Stakeholder negotiations

If you’re struggling with cash flow, we can help you negotiate with creditors including suppliers, landlords and HMRC.

Negotiating with
creditors and stakeholders

If you’re struggling to balance your finances and being chased by suppliers for payment, you’re not alone. It may not feel like it, but you do have options. We help companies to quickly assess their options and to negotiate with creditors and suppliers to improve working capital and alleviate cash flow pressure.

Every situation is different, but we often find that creditors – whether suppliers, landlords or lenders – want to help and find a compromise, especially in the current climate. Lack of communication is often the biggest problem; creditors will expect you to have a realistic repayment proposal and will also want to know that you have asked for similar concessions from other stakeholders.

We’ve helped countless companies to successfully negotiate with their landlords, suppliers and HMRC – a coordinated plan, fronted by professionals, has a better chance of being accepted than a more ad-hoc approach.

What are your options?

We can work with you to assess your options and quickly identify solutions to ease financial pressure.

The first step is to prepare a realistic forecast to estimate how much cash you need. It needn’t be complicated; it just needs to be prudent and justifiable – particularly when it comes to sales. This is important for two reasons:

  • Creditors who you are asking for support may want to see your forecasts. If the forecast is obviously unrealistic you are much less likely to get the buy-in you need from suppliers, lenders and landlords.
  • You want a realistic picture for yourself of what your cash flow will look like. Over-optimism usually means you take insufficient action and makes the situation worse.

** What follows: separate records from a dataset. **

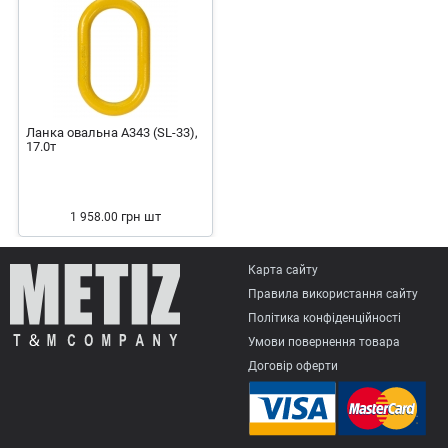
Ланка овальна А343 (SL-33),
17.0т
грн
шт
1 958.00
Карта сайту
Правила використання сайту
Політика конфіденційності
Умови повернення товарa
Договір оферти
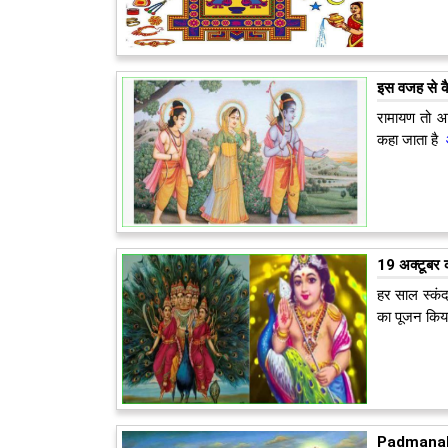
इस वजह से क
रामायण तो आप
कहा जाता है
आ
19 अक्टूबर को
हर साल स्कंद 
का पूजन किया
Padmanabha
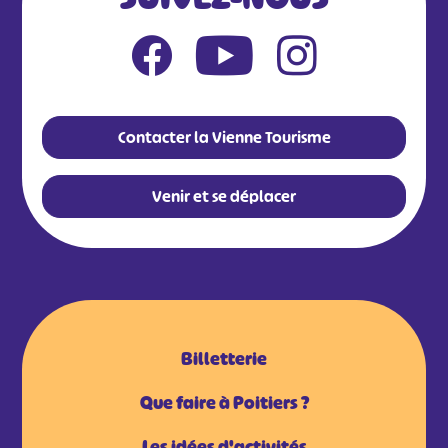
Contacter la Vienne Tourisme
Venir et se déplacer
Billetterie
Que faire à Poitiers ?
Les idées d'activités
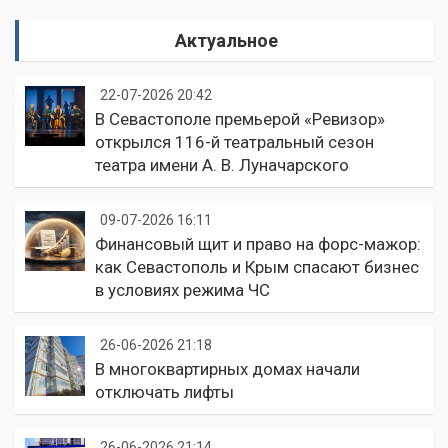
Актуальное
22-07-2026 20:42
В Севастополе премьерой «Ревизор»
открылся 116-й театральный сезон
театра имени А. В. Луначарского
09-07-2026 16:11
Финансовый щит и право на форс-мажор:
как Севастополь и Крым спасают бизнес
в условиях режима ЧС
26-06-2026 21:18
В многоквартирных домах начали
отключать лифты
26-06-2026 21:14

Once you have a realistic picture of your cash flow over the short/medium term the next step is to identify how this shortfall will be made up – this essentially means identifying which creditors you will ask for additional credit or extended repayment terms.

The third step is to put the plan into action. We can help you request a concession from your landlord(s), such as a rent reduction/holiday or different payment terms e.g. paying monthly. While landlords are entitled to take a hard line, many will use their discretion to avoid having vacant premises. However, they may well ask for detailed financial information and forecasts to inform their decision making.

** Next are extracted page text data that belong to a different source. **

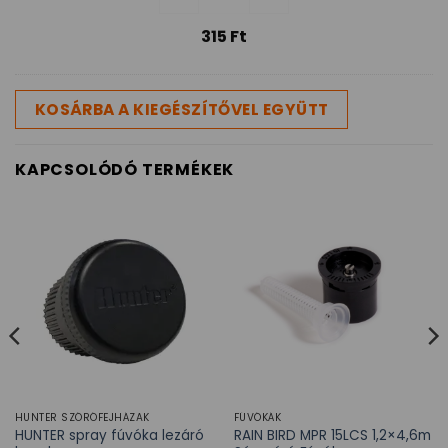
315
Ft
KOSÁRBA A KIEGÉSZÍTŐVEL EGYÜTT
KAPCSOLÓDÓ TERMÉKEK
HUNTER SZÓRÓFEJHÁZAK
FÚVÓKÁK
HUNTER spray fúvóka lezáró
RAIN BIRD MPR 15LCS 1,2×4,6m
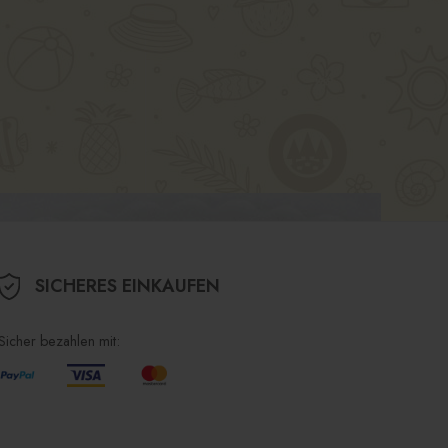
SICHERES EINKAUFEN
Sicher bezahlen mit:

Depending on what kind of facilities you have, banks or other funders may agree to a payment holiday, rescheduling of your repayments or a temporary increase in your overdraft or working capital facility. Similarly, asking suppliers, particularly the large ones, to relax credit terms is an option which should also be explored.

How should you
approach creditors?

Our experience in dealing with creditors has shown that how you communicate and engage with them makes a big difference to the outcome

When it comes to negotiating with creditors it’s important to be upfront with them – they’re much more likely to co-operate if you ask them for help, rather than just unilaterally delaying payments.

Larger creditors, particularly funders, may want to see your forecasts and be comfortable that these are sensible if they are going to support you. They may also want you to explain what other measures you’re taking and which other stakeholders you’ve approached for help.

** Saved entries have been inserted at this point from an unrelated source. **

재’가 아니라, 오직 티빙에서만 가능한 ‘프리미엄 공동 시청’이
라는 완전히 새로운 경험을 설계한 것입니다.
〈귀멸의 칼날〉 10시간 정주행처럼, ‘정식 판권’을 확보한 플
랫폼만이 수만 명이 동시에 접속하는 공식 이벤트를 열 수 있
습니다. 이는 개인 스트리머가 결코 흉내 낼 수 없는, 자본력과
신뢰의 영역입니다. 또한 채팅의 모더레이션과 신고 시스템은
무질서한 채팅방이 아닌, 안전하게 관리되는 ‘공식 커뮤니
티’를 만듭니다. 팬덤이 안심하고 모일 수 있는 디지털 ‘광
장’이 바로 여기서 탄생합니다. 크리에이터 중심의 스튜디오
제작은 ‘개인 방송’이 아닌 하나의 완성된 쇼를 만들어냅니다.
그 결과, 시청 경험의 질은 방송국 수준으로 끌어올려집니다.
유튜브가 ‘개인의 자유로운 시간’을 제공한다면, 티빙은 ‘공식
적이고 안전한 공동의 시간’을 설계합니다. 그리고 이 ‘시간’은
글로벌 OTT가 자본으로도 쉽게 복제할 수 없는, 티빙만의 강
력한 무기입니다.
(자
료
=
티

Coming up with a coherent plan and ‘selling’ this to your creditors might be outside your natural comfort zone – but it can be done. If you feel you need help with the process, we’ve helped hundreds of clients to prepare forecasts, identify how a cash shortfall can be managed and negotiate with creditors to agree extended credit or defer payments.

We can help you to prepare, draft and present robust information to stakeholders to address any concerns and get the best possible outcome.